## Objective: Understand the layered architecture of modern data platforms.

Dataset: ecommerce_orders.csv

### Tasks:
1. Split this raw dataset logically into:

    -> Bronze Layer: Raw ingestion (entire dataset)

    -> Silver Layer: Only successful (status = delivered) orders
    
    -> Gold Layer: Aggregated metrics like total revenue per product

2. Create a markdown visual representation (table or diagram) of how data flows from
Bronze → Silver → Gold.

3. Write one paragraph answering:
“Why is the Lakehouse model better than traditional Data Warehousing for modern companies?”

In [0]:
import pandas as pd
file_path = '/Workspace/Users/akashkchavan9900@gmail.com/data-engineering-projects/Datasets/ecommerce_orders.csv'
df = pd.read_csv(file_path)

### Task 1: 
Bronze Layer



In [0]:
df

SIlver Layer

In [0]:
df1 = df[df['status'] == 'delivered']
df1

Gold Layer

In [0]:
df2 = df1.groupby('product', as_index=False)['amount'].sum()
df2.rename(columns={'amount': 'total_revenue'}, inplace=True)
print(df2)

## Task 2: 
#### Data Flow: Bronze → Silver → Gold

| Layer  | Description                                      | Data Criteria                            |
|--------|--------------------------------------------------|------------------------------------------|
| Bronze | Raw ingestion of all data                        | All records from the source              |
| Silver | Cleaned and filtered data                        | Only where `status = delivered`         |
| Gold   | Aggregated insights for analysis or reporting    | Revenue grouped by product              |


## Task 3: 
#### Why is the Lakehouse model better than traditional Data Warehousing for modern companies?
-> 
The Lakehouse model combines the best of both worlds—data lakes and data warehouses.
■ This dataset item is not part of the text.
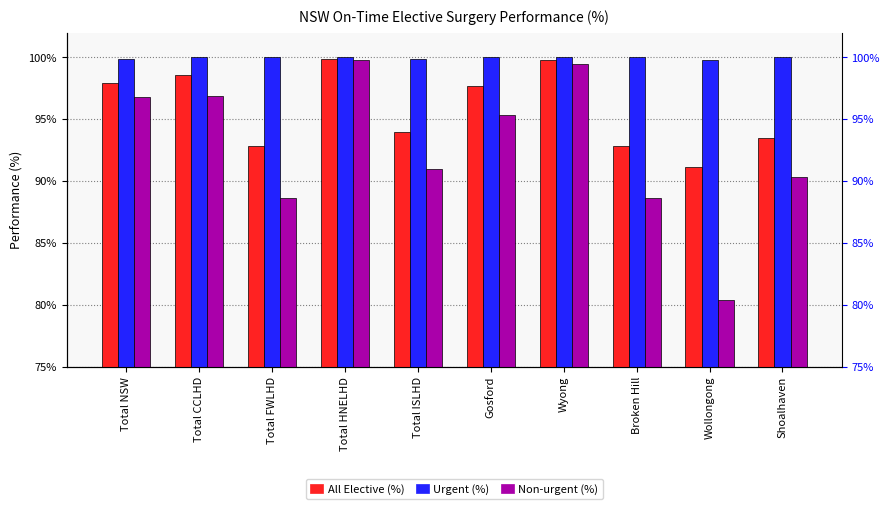

Between Total FWLHD and Total ISLHD, which is larger?

Total ISLHD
Traditional data warehouses are great for structured analytics but fall short when dealing with large volumes of semi-structured or unstructured data. On the flip side, data lakes offer flexibility and scalability but often lack reliability for business-critical analytics. Lakehouse solves this by using open formats like Parquet and Delta Lake to provide a single storage layer for both structured and unstructured data, with support for ACID transactions, schema enforcement, and BI workloads. For modern companies, it means faster insights, lower data duplication, and reduced infrastructure costs—all in one place.